In the area of bio-fuels, the level of investment is staggering. Cellulosic ethanol has received a great deal of attention as has the concept of using solar energy to grow an organism and then convert it to a cost-competitive energy source for vehicles.

Opponents of bio-fuels claim billions of dollars have been wasted researching advanced bio-fuels, and that they will never be competitive with gasoline or diesel. But we've spent hundreds of trillions of dollars over the past century exploring new sources of petroleum, importing crude oil, improving refining and installing the infrastructure to make gasoline and diesel highly competitive transportation energy sources. By this comparison, bio-fuels are still in their infancy.

One of the advantages of bio-fuels is the material to create them they can be grown globally in more than 100 countries. By contrast, more than 80 percent of global oil reserves are contained within just 10 nations. In 2009, the U.S. consumed as much domestically produced ethanol as gasoline made from the oil imported from Saudi Arabia. At $60 dollars per barrel, that's more than $21 billion that wasn't sent to the mid-east to buy oil. In fact, U.S. ethanol production increased last year despite some of the toughest economic conditions in generations.

Ford continues to make a significant commitment to bio-fuels through our production of flexible fuel vehicles - vehicles that can operate on up to 85 percent ethanol. We have more than four million on the roads globally and remain committed to making half our vehicles flexible fuel capable by 2012 if the necessary infrastructure and incentives are in place. We believe bio-fuels do have a role to play in our transportation future in regions where they will make the most sense. Our long range product strategy plan includes the production and use of bio-fueled vehicles.

Ethanol could provide a competitive alternative to fossil fuels, but it must make economic sense for consumers. In the United States today, E-85 ethanol is cheaper than gasoline on a per gallon basis, but on an energy basis it typically is not cheaper, making the economic case for drivers less compelling.

Currently the vast majority of ethanol production is used to replace gasoline and burned in your vehicle as E-10 or 10 percent ethanol.

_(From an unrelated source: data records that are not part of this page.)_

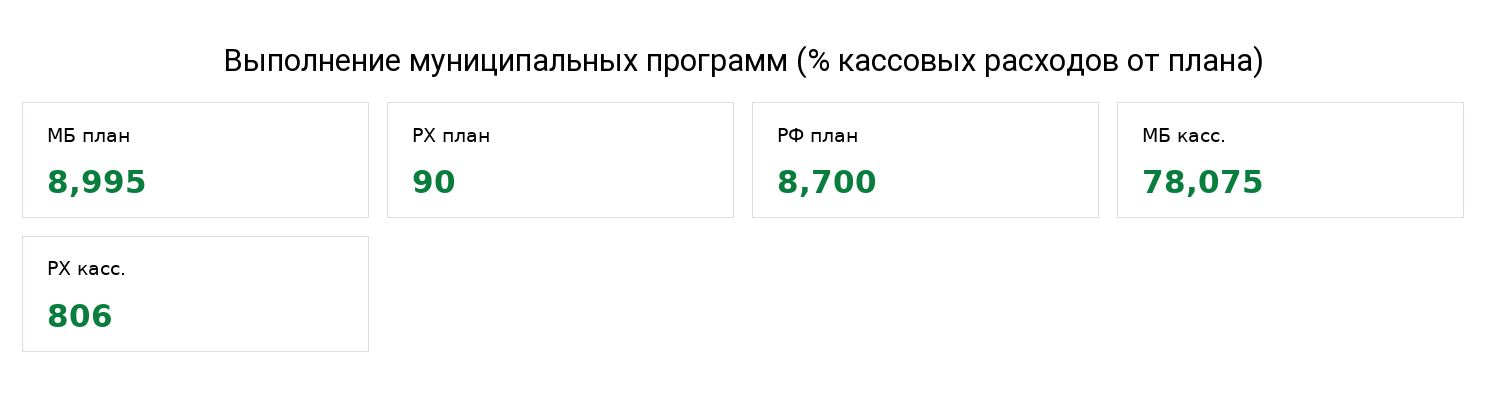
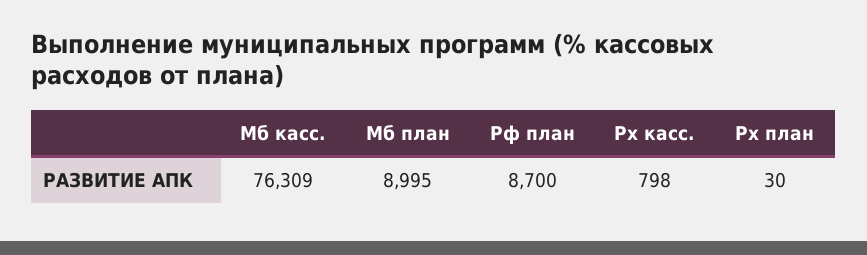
РХ план: 90 -> 30
МБ касс.: 78075 -> 76309
РХ касс.: 806 -> 798

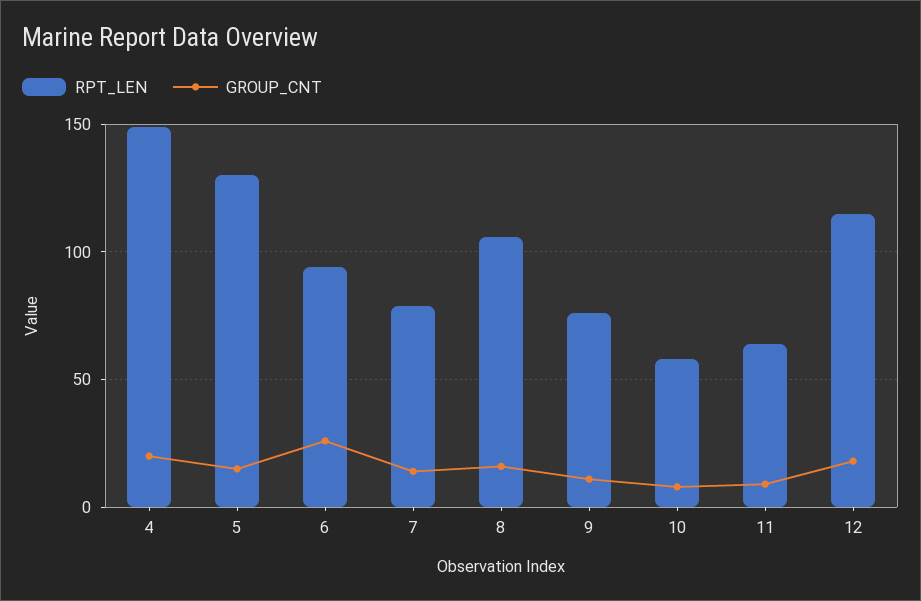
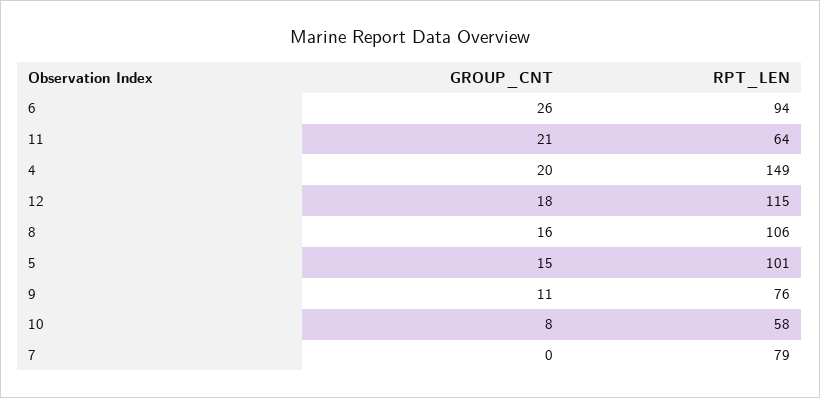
RPT_LEN, 5: 130 -> 101
GROUP_CNT, 7: 15 -> 0
GROUP_CNT, 11: 10 -> 21

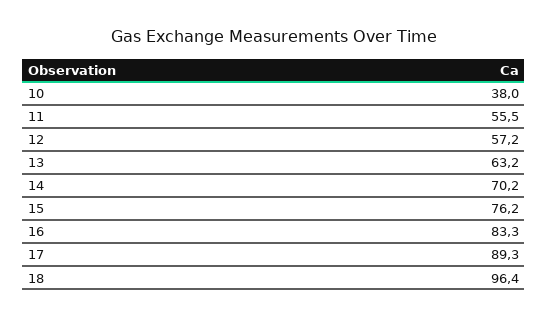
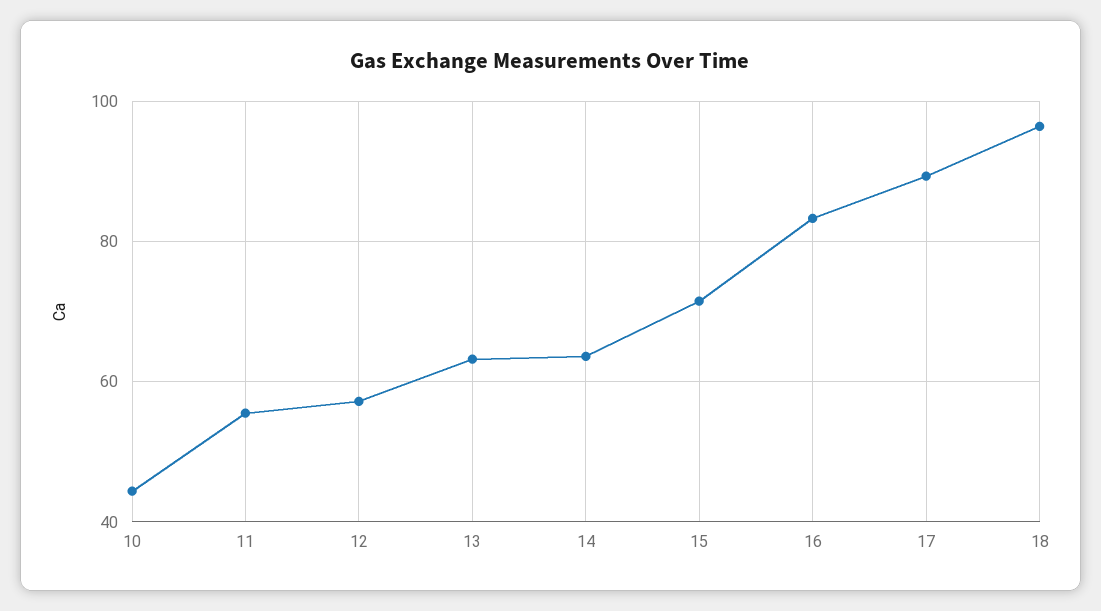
10: 38 -> 44
14: 70.2 -> 64
15: 76.2 -> 72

The Environmental Protection Agency (EPA) is currently considering a waiver allowing for the use of higher blends, up to E-15. While the ethanol industry supports an immediate introduction of E-15, the oil industry, small engine manufacturers (like lawn mower and boat engine manufacturers) as well as some of our competitors opposed the introduction of E-15 until more testing can be done as to its effect on existing engines.

While both sides have valid concerns, Ford doesn't believe this is an either-or situation. We would like to see stakeholders engage on approaches to overcome the challenges with introducing higher ethanol blends. For example, a pilot program allowing for the use of E-15 in the Midwest (where much of the ethanol is produced) might be one possible approach. This kind of program could help minimize potential risks while collecting real-world data about the use of E-15 in older, legacy vehicles.

From the longer term, broader policy perspective, we need all automakers to introduce vehicles that can operate on higher blends of ethanol like E85. We need to expand infrastructure to prepare the way for advanced bio-fuels. And, we need fuel pricing that can ultimately provide value to consumers.

The alternative is one few would like to see, continued reliance on imported oil.